As a grownup, though, what does it mean to be a member of the counterculture? I still have those leftist views (Voted for Barack you know.), but I don't belong to the Democratic Socialists of America anymore. Grew out of that one just as surely as I grew out of my marijuana usage. As regards that, I woke up one day and looked in the bottom of my underwear drawer and realized that I'd had an ounce of marijuana in there for a year and hadn't even come close to finishing it. That was over 20 years ago now. Still have, at least the pretense of art. I have this blog. I write songs. I sing. I play guitar, albeit badly. I write poetry now and again. I've been married for 22 years to the same woman with no kids and we've traveled around the world. Babs is writing a book. Deadline in a little over a month. We still have oddball artsy friends. We know a lot of gay people and African Americans and people of all sorts of backgrounds from every place on the planet. Exchange emails and Facebook comments with a former exchange student/child for a year in Belgium. Interact with all of them openly. Explain that to your fundamentalist Southern family, or even middle of the road Midwestern family, for that matter. Just not normal.

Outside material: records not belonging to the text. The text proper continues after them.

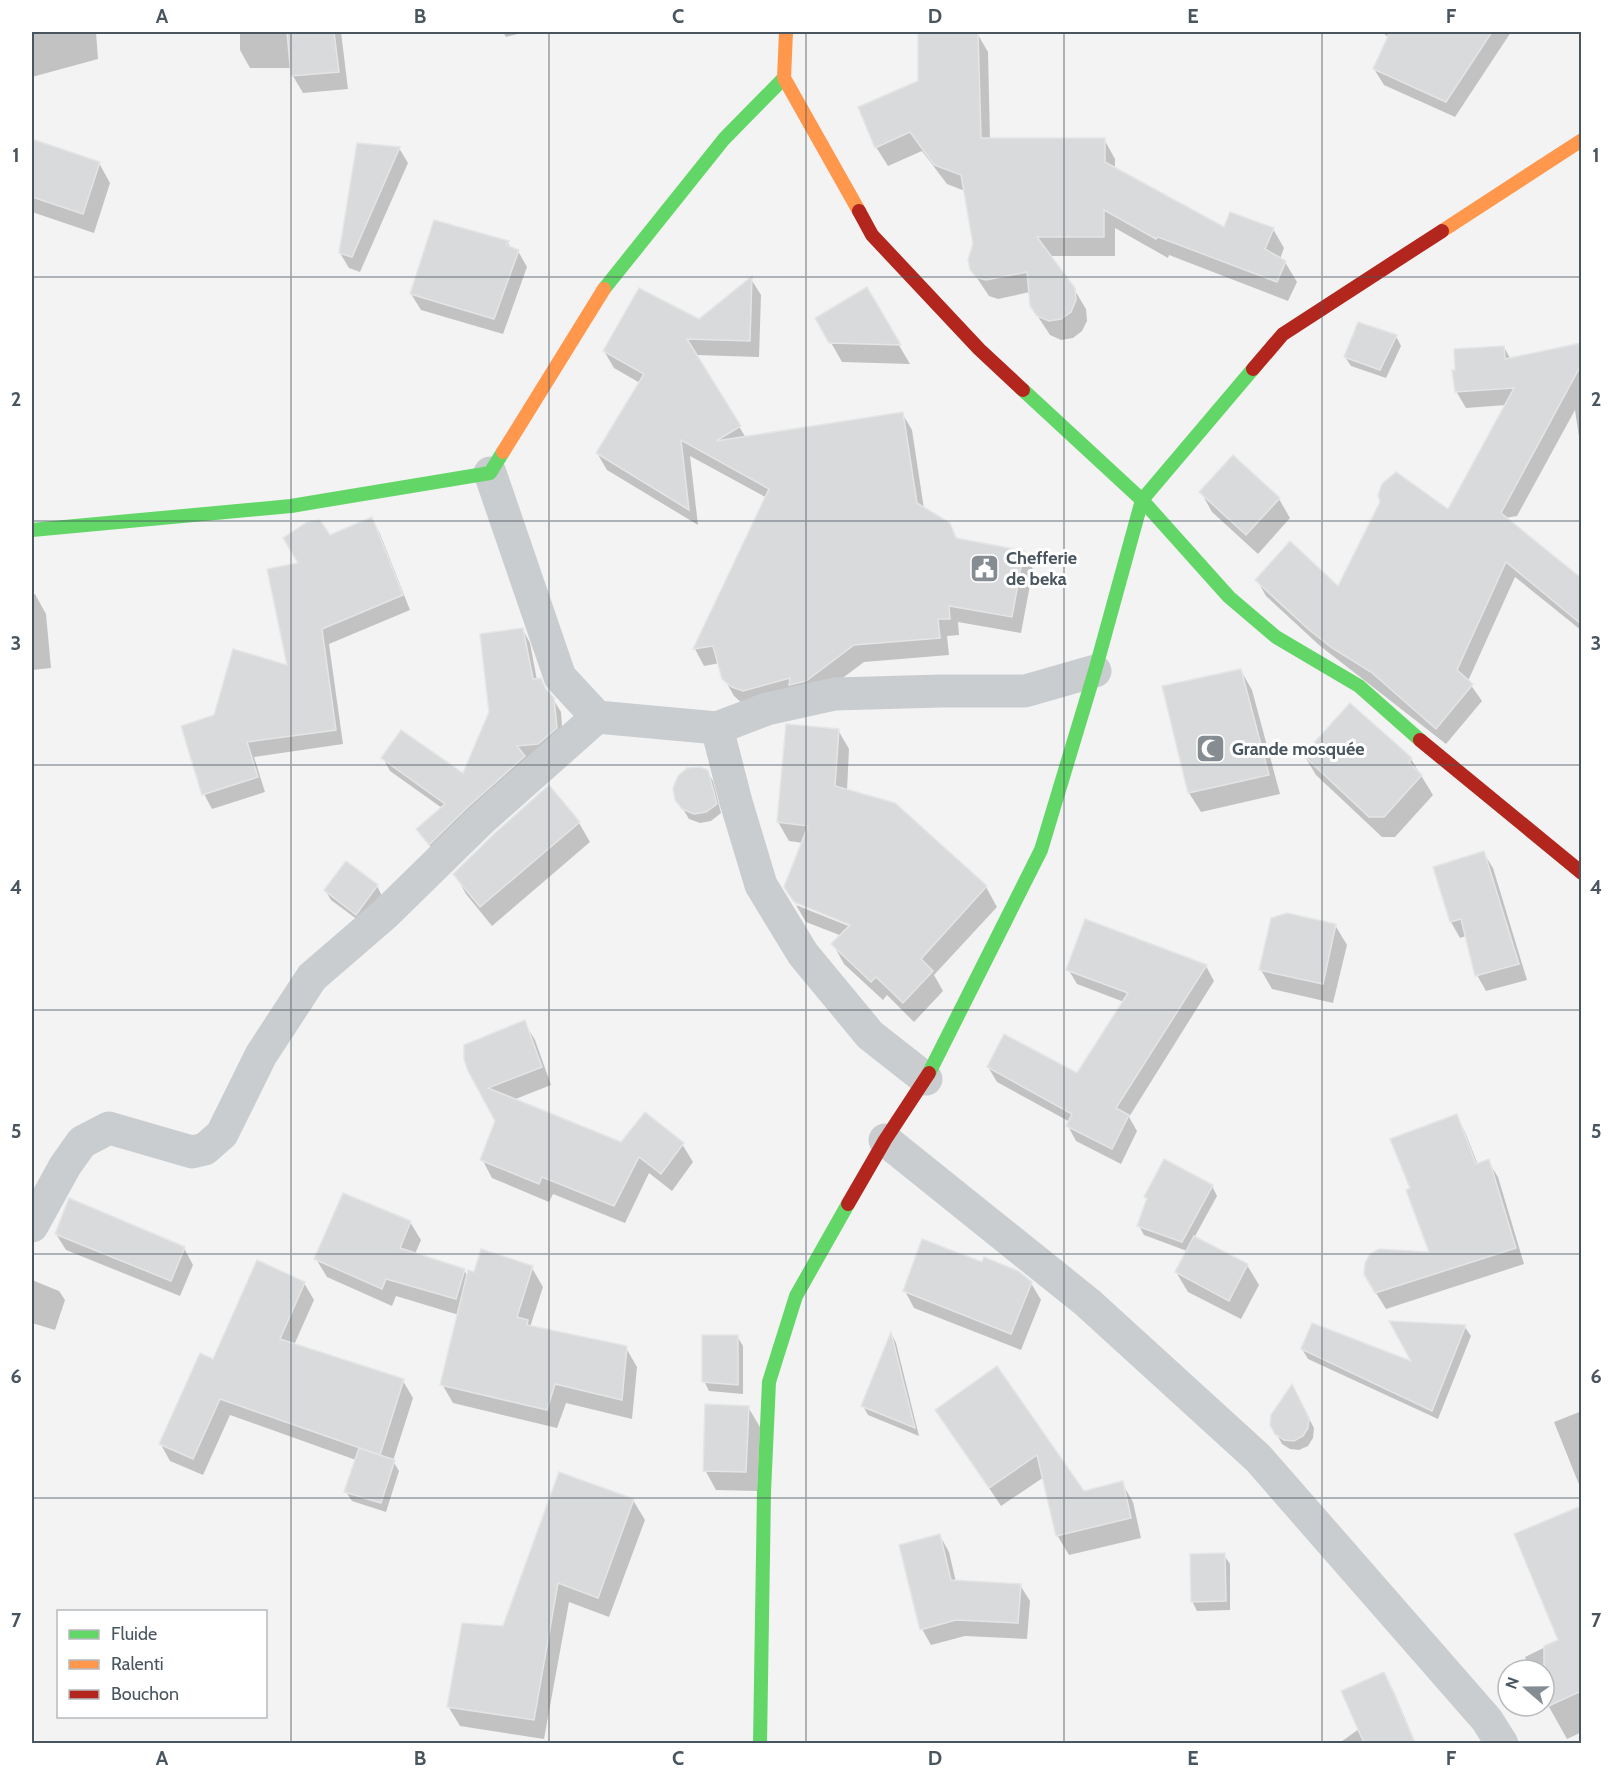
<svg xmlns="http://www.w3.org/2000/svg" width="1613" height="1775" font-family="Cabin,sans-serif">
<style>
.shadow{fill:#0003}
.building{fill:#d9dadb;stroke:#e4e5e6;stroke-width:1.5}
.lines{fill:none;stroke-linecap:round;stroke-linejoin:round}
.street{stroke:#cacdcf;stroke-width:33}
.fast{stroke:#63d668;stroke-width:14}
.slow{stroke:#ff974d;stroke-width:14}
.jam{stroke:#b3261e;stroke-width:14}
.grid{fill:none;stroke:#4a565f;stroke-width:1.5;stroke-opacity:0.55}
.labels{text-anchor:middle;stroke-width:6;stroke-linejoin:round;paint-order:stroke}
.poi-label{font-size:18px;font-weight:bold;fill:#4a565f;stroke:#fff;text-anchor:start}
.neatline{fill:none;stroke:#4a565f;stroke-width:2}
.grid-label{font-size:20px;text-anchor:middle;font-weight:bold;fill:#4a565f}
</style>
<rect width="100%" height="100%" fill="#f3f3f3"/>
<g class="shadow">
<polygon points="32,32 96,32 98,59 32,77"/>
<polygon points="240,32 341,32 348,89 303,93 293,76 292,68 250,68 240,50"/>
<polygon points="503,32 525,32 506,37"/>
<polygon points="1382,32 1511,32 1455,117 1384,85 1374,69 1389,38"/>
<polygon points="977,33 988,52 990,140 1104,139 1115,159 1115,169 1225,229 1273,229 1284,248 1280,259 1285,262 1297,282 1288,301 1169,255 1168,258 1115,228 1115,256 1049,256 1074,289 1086,309 1087,321 1082,331 1073,338 1061,340 1050,335 1031,306 1030,292 998,299 989,296 971,269 975,244 965,191 947,184 922,151 888,166 876,147 920,82"/>
<polygon points="32,141 99,163 110,183 94,233 32,212"/>
<polygon points="399,148 408,163 360,272 349,268 340,253"/>
<polygon points="508,243 511,249 518,251 527,267 503,334 421,310 411,294"/>
<polygon points="751,279 761,295 759,357 696,355 746,438 902,413 912,430 924,509 949,524 958,540 1023,552 1033,569 1021,633 958,622 959,635 947,636 949,655 864,662 816,698 743,704 734,696 724,678 720,663 704,666 695,649 767,498 690,456 698,525 607,470 597,453 640,383 614,368 604,351 699,321"/>
<polygon points="866,289 910,364 842,362 817,318"/>
<polygon points="1396,336 1401,346 1386,378 1351,366 1345,357"/>
<polygon points="1582,345 1582,457 1575,410 1517,516 1505,518 1582,580 1582,631 1515,577 1468,681 1482,701 1446,744 1319,645 1266,596 1257,580 1339,588 1449,511 1506,405 1466,408 1456,391 1504,347 1511,360"/>
<polygon points="1201,492 1279,499 1290,518 1258,554 1212,512"/>
<polygon points="372,519 380,534 410,610 329,644 343,744 254,757 265,792 212,809 204,794 215,717 288,667 300,564 329,537"/>
<polygon points="35,594 46,614 51,668 32,670 32,595"/>
<polygon points="523,630 530,643 537,680 553,699 561,712 563,741 545,757 525,759 531,769 437,856 418,829 442,808 390,771 383,758 464,776"/>
<polygon points="1241,671 1252,690 1280,794 1201,812 1189,793"/>
<polygon points="838,730 849,749 847,791 894,804 986,887 997,907 934,975 943,991 914,1022 887,995 883,1000 844,964 833,944 842,936 806,922 796,905 856,929 857,926 796,902 796,904 786,887 803,843 789,841 778,822"/>
<polygon points="1304,755 1411,759 1433,795 1395,837 1382,837 1316,775"/>
<polygon points="707,771 713,781 721,813 711,821 700,823 689,819 677,799"/>
<polygon points="579,823 590,842 492,926 466,894 455,874"/>
<polygon points="1483,852 1493,868 1527,980 1486,991 1477,975 1466,936 1460,938 1451,922 1435,868"/>
<polygon points="346,863 377,886 382,896 362,923 331,900 325,890"/>
<polygon points="1335,925 1347,945 1333,1003 1272,989 1261,970"/>
<polygon points="1206,966 1214,981 1129,1117 1137,1131 1121,1164 1076,1141 1068,1126 1070,1122 997,1082 988,1067 1078,1075 1124,1002 1077,984 1068,969"/>
<polygon points="524,1022 535,1040 551,1085 513,1100 621,1143 682,1144 693,1162 672,1191 649,1173 625,1223 553,1194 549,1202 492,1178 482,1159 497,1121 469,1070"/>
<polygon points="1456,1116 1465,1132 1478,1165 1488,1161 1498,1177 1524,1264 1386,1309 1376,1293 1431,1253 1412,1189"/>
<polygon points="1212,1186 1217,1196 1194,1238 1247,1265 1259,1285 1241,1319 1188,1292 1176,1272 1187,1251 1144,1235 1139,1226 1148,1201 1145,1197"/>
<polygon points="410,1222 421,1240 415,1254 464,1270 468,1277 475,1274 532,1268 543,1287 530,1327 626,1348 637,1367 632,1419 566,1403 557,1428 453,1403 442,1384 459,1315 396,1296 392,1306 327,1277 316,1259"/>
<polygon points="56,1234 184,1248 193,1265 180,1296 66,1250"/>
<polygon points="32,1280 59,1291 65,1300 55,1330 32,1323"/>
<polygon points="304,1283 314,1300 294,1345 403,1381 413,1398 393,1461 399,1471 386,1512 352,1501 346,1492 356,1460 230,1415 203,1475 170,1461 160,1443"/>
<polygon points="1031,1283 1041,1300 1021,1350 914,1308 905,1291"/>
<polygon points="1392,1322 1465,1327 1471,1336 1438,1419 1308,1359 1302,1349 1414,1364"/>
<polygon points="892,1335 896,1343 919,1436 868,1415 863,1406"/>
<polygon points="737,1336 743,1346 743,1394 709,1391 704,1381"/>
<polygon points="997,1369 1083,1492 1122,1483 1133,1502 1141,1538 1069,1555 1057,1535 1044,1477 1001,1506 937,1410"/>
<polygon points="1292,1387 1314,1428 1313,1438 1308,1446 1299,1450 1290,1449 1282,1444 1272,1425"/>
<polygon points="748,1407 760,1427 757,1491 716,1490 705,1470"/>
<polygon points="1582,1411 1582,1492 1554,1422"/>
<polygon points="633,1500 645,1520 609,1617 569,1602 544,1739 460,1726 448,1706 504,1628"/>
<polygon points="1582,1508 1582,1732 1567,1739 1544,1698 1544,1670 1531,1670 1525,1657 1560,1640 1516,1535"/>
<polygon points="940,1536 949,1552 956,1582 1020,1585 1030,1601 1027,1639 965,1636 931,1645 922,1629"/>
<polygon points="1224,1555 1230,1564 1230,1610 1197,1611 1192,1601"/>
<polygon points="1384,1674 1394,1692 1416,1744 1338,1744 1359,1729"/>
</g>
<g class="building">
<polygon points="287,32 334,32 339,72 291,76"/>
<polygon points="978,32 981,138 1105,138 1105,162 1224,227 1230,212 1274,228 1265,249 1286,261 1277,282 1158,237 1156,239 1104,210 1104,237 1037,237 1075,288 1076,300 1071,312 1061,319 1049,321 1037,316 1030,306 1027,272 986,280 976,277 970,270 968,259 973,244 961,175 934,165 910,132 875,148 858,107 918,81 918,33"/>
<polygon points="1390,32 1492,32 1446,102 1373,69"/>
<polygon points="32,139 100,162 83,214 32,197"/>
<polygon points="357,143 400,147 352,257 339,253"/>
<polygon points="434,220 509,241 506,245 519,250 494,319 410,294"/>
<polygon points="752,276 750,341 687,339 741,426 716,441 903,412 917,503 950,523 956,538 1024,551 1012,617 949,606 950,619 938,619 940,638 854,645 806,681 789,685 790,678 743,691 732,687 722,679 713,646 693,649 769,489 681,440 689,510 596,453 644,374 603,351 639,288 699,319"/>
<polygon points="867,287 901,345 829,343 815,318"/>
<polygon points="1358,322 1397,335 1380,370 1344,357"/>
<polygon points="1581,343 1581,365 1501,513 1581,578 1581,624 1506,562 1457,670 1473,684 1436,729 1371,672 1332,648 1308,629 1255,580 1290,541 1338,586 1380,502 1378,495 1382,484 1396,472 1448,509 1514,388 1455,392 1452,370 1455,370 1454,349 1504,346 1505,359"/>
<polygon points="1233,455 1280,498 1246,535 1199,492"/>
<polygon points="372,517 403,595 322,629 336,730 247,742 258,777 202,795 181,726 214,715 233,649 287,665 267,569 298,563 283,538 307,522 320,520 330,535"/>
<polygon points="523,628 533,679 541,678 546,689 554,698 557,728 538,744 517,746 525,756 469,806 429,845 416,829 445,804 381,758 401,730 463,773 489,712 480,634"/>
<polygon points="1241,669 1269,775 1188,793 1162,686"/>
<polygon points="1350,703 1412,758 1409,762 1422,775 1384,817 1369,817 1303,755"/>
<polygon points="786,724 839,729 835,786 895,803 987,886 921,959 933,971 903,1003 876,977 871,982 831,944 850,925 794,902 784,887 808,826 777,822"/>
<polygon points="700,767 708,770 717,804 706,812 694,814 682,809 675,800 673,788 678,776 687,768"/>
<polygon points="549,785 580,822 480,907 453,874 494,834"/>
<polygon points="1484,851 1519,964 1475,976 1461,919 1450,922 1433,867"/>
<polygon points="346,861 378,885 356,915 324,890"/>
<polygon points="1287,913 1336,924 1323,984 1259,970 1271,918"/>
<polygon points="1085,919 1207,965 1116,1108 1129,1115 1112,1149 1066,1126 1072,1114 987,1067 1004,1034 1077,1073 1128,993 1066,970"/>
<polygon points="525,1020 542,1067 488,1088 621,1142 645,1112 684,1143 661,1174 639,1157 614,1206 542,1177 539,1184 480,1160 495,1121 468,1071 464,1059 464,1045"/>
<polygon points="1457,1114 1476,1164 1489,1159 1516,1248 1375,1293 1364,1274 1365,1263 1370,1254 1379,1249 1429,1252 1406,1190 1410,1188 1390,1139"/>
<polygon points="1164,1159 1213,1185 1182,1242 1137,1226 1147,1198 1144,1197"/>
<polygon points="343,1193 411,1221 400,1248 465,1269 456,1299 386,1279 382,1289 314,1259"/>
<polygon points="69,1198 185,1247 171,1281 55,1234"/>
<polygon points="1194,1236 1248,1264 1229,1301 1175,1272"/>
<polygon points="922,1239 982,1262 984,1257 1018,1271 1032,1282 1011,1334 903,1291"/>
<polygon points="481,1249 533,1266 517,1317 528,1320 527,1325 627,1346 622,1400 555,1384 547,1410 440,1385 468,1270 474,1272"/>
<polygon points="257,1260 305,1282 280,1339 404,1379 380,1455 220,1399 193,1459 159,1444 200,1353 213,1359"/>
<polygon points="1389,1321 1466,1325 1432,1411 1301,1349 1312,1323 1411,1361"/>
<polygon points="891,1332 903,1381 915,1428 861,1406"/>
<polygon points="702,1335 738,1335 738,1385 702,1382"/>
<polygon points="997,1366 1084,1491 1123,1481 1131,1518 1056,1536 1037,1455 989,1488 935,1410"/>
<polygon points="1292,1384 1309,1418 1308,1428 1303,1436 1294,1441 1284,1440 1275,1434 1270,1425 1271,1415"/>
<polygon points="705,1404 749,1406 746,1472 703,1471"/>
<polygon points="359,1448 395,1460 381,1503 344,1492"/>
<polygon points="559,1472 634,1499 598,1598 558,1583 534,1720 447,1707 462,1623 503,1626"/>
<polygon points="1581,1506 1581,1695 1579,1692 1544,1708 1544,1646 1558,1640 1514,1534"/>
<polygon points="940,1534 951,1580 1021,1584 1018,1623 956,1620 920,1630 899,1545"/>
<polygon points="1225,1553 1226,1601 1191,1602 1190,1554"/>
<polygon points="1384,1672 1394,1694 1415,1743 1364,1743 1341,1691"/>
</g>
<g class="lines">
<g class="street">
<polyline points="490,473 560,677 597,717 717,728 767,709 835,694 941,691 1025,691 1095,671"/>
<polyline points="717,728 736,802 761,885 803,954 870,1035 926,1079"/>
<polyline points="885,1140 1088,1303 1258,1458 1487,1720 1502,1744"/>
<polyline points="32,1226 65,1166 82,1142 109,1128 192,1152 205,1149 222,1134 261,1055 312,977 385,914 481,820 597,717"/>
</g>
<g class="fast">
<polyline points="604,289 724,139 784,78"/>
<polyline points="1023,390 1142,500 1229,597 1276,637 1359,686 1420,740"/>
<polyline points="32,530 291,506 490,473 503,452"/>
<polyline points="929,1073 1041,850 1095,671 1142,500 1253,369"/>
<polyline points="760,1744 764,1492 769,1382 796,1296 848,1204"/>
</g>
<g class="slow">
<polyline points="786,32 784,78 859,211"/>
<polyline points="1442,231 1582,140"/>
<polyline points="503,452 604,289"/>
</g>
<g class="jam">
<polyline points="859,211 872,235 979,349 1023,390"/>
<polyline points="1253,369 1283,334 1442,231"/>
<polyline points="1420,740 1582,873"/>
<polyline points="848,1204 885,1140 929,1073"/>
</g>
</g>
<path class="grid" d="M291,32V1744M549,32V1744M806,32V1744M1064,32V1744M1322,32V1744M32,277H1582M32,521H1582M32,765H1582M32,1010H1582M32,1254H1582M32,1498H1582"/>
<defs>
<symbol id="civic-square" viewBox="-11 -11 22 22"><rect x="-9" y="-9" width="18" height="18" rx="4" fill="#858d93" stroke="#fff"/><path d="M-.6-6.5H3V-4.5H.6V-3L4-1V1h2V6H-6V1h2V-1L-.6-3ZM-1.2 2.5V6h2.4V2.5Z" fill="#fff"/></symbol>
<symbol id="mosque-square" viewBox="-11 -11 22 22"><rect x="-9" y="-9" width="18" height="18" rx="4" fill="#858d93" stroke="#fff"/><path d="M3.5-4.9A6 6 0 1 0 3.5 4.9A5 5 0 1 1 3.5-4.9Z" fill="#fff"/></symbol>
</defs>
<g fill-rule="evenodd">
<use href="#civic-square" x="968" y="552" width="33" height="33"/>
<use href="#mosque-square" x="1194" y="732" width="33" height="33"/>
</g>
<g class="labels">
<g class="poi-label">
<text x="1006" y="564">Chefferie<tspan x="1006" dy="21">de beka</tspan></text>
<text x="1232" y="755">Grande mosquée</text>
</g>
</g>
<rect width="1613" height="1775" fill="none" stroke="#ffffff" stroke-width="66"/>
<rect x="57" y="1610" width="210" height="108" fill="#ffffff" stroke="#b7bbbf" stroke-width="1.5"/>
<rect x="69" y="1630" width="30" height="9" fill="#63d668" stroke="#b7bbbf" stroke-width="1.5"/>
<text x="111" y="1640" font-size="18" fill="#4a565f">Fluide</text>
<rect x="69" y="1660" width="30" height="9" fill="#ff974d" stroke="#b7bbbf" stroke-width="1.5"/>
<text x="111" y="1670" font-size="18" fill="#4a565f">Ralenti</text>
<rect x="69" y="1690" width="30" height="9" fill="#b3261e" stroke="#b7bbbf" stroke-width="1.5"/>
<text x="111" y="1700" font-size="18" fill="#4a565f">Bouchon</text>
<g transform="translate(1526 1688) rotate(290)"><circle r="28" fill="#ffffff" stroke="#b7bbbf" stroke-width="1.5"/>
<path d="M0-4.5L10 22L0 15L-10 22Z" fill="#858d93"/>
<text y="-9" font-size="16" font-weight="bold" text-anchor="middle" fill="#4a565f">N</text>
</g>
<rect x="33" y="33" width="1547" height="1709" class="neatline"/>
<g class="grid-label">
<text x="162" y="23">A</text>
<text x="420" y="23">B</text>
<text x="678" y="23">C</text>
<text x="935" y="23">D</text>
<text x="1193" y="23">E</text>
<text x="1451" y="23">F</text>
<text x="16" y="162">1</text>
<text x="1596" y="162">1</text>
<text x="16" y="406">2</text>
<text x="1596" y="406">2</text>
<text x="16" y="650">3</text>
<text x="1596" y="650">3</text>
<text x="16" y="894">4</text>
<text x="1596" y="894">4</text>
<text x="16" y="1138">5</text>
<text x="1596" y="1138">5</text>
<text x="16" y="1383">6</text>
<text x="1596" y="1383">6</text>
<text x="16" y="1627">7</text>
<text x="1596" y="1627">7</text>
<text x="162" y="1765">A</text>
<text x="420" y="1765">B</text>
<text x="678" y="1765">C</text>
<text x="935" y="1765">D</text>
<text x="1193" y="1765">E</text>
<text x="1451" y="1765">F</text>
</g>
</svg>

It gets hard to distinguish the counterculture, though, just by looking at us as we get older. I pay my bills by teaching for the Chicago Public Schools. I own a suit and tie and even wear it on occasion. I've learned to like red wine better than beer. I've developed an affinity for South Beach instead of hiking and canoeing down the river. Don't smoke anything anymore, not reefer, not Marlboros. Have a condo on the 14th floor, overlooking Lake Michigan. Got a 37 inch flat screen Sharp Aquos TV. Got a steam shower and a Jacuzzi. I like running 10 mile races on Sunday mornings, meaning I don't hang out until 4 AM on Saturdays very often. Own a $1000 bicycle. Drive a Mini Cooper (Made by BMW). Oh and a guilty pleasure of mine that I didn't mention in a previous blog devoted to that topic, I like Italian clothes and Italian shoes. Can't really afford Italian cars, at least the ones I'm drawn to. Back in the day, when I had hair on the top of my head instead of coming out of my ears, I might have thought of someone like myself as a sellout. Not so. There's nothing wrong with being comfortable. There is something wrong with being a greedy asshole.
People age and they mellow. I had a lot of mellowing to do. After mellowing there is still a lot of edge to my views on life. I hold down a job and I am accepted within certain realms, but as mentioned before, when I try to overstep my boundaries, I get slapped down every time. "What do you think you're doing here?" A colleague at work once told me, "I heard that they hired this new history teacher, and I thought so what? The first time I saw you walking down the hall I thought, 'That guy does not look like a history teacher. He looks like he belongs blowing a saxophone in a smoky bar somewhere.'" I live part of my life in normalcy, but the real me still sticks out, not like a sore thumb, but like a proud flag, announcing who I am, who I really am, and it is not part of the normal American middle ground. It's from the fringes, and I'm damned proud of it and I'm damned proud of the rest of us who exist there.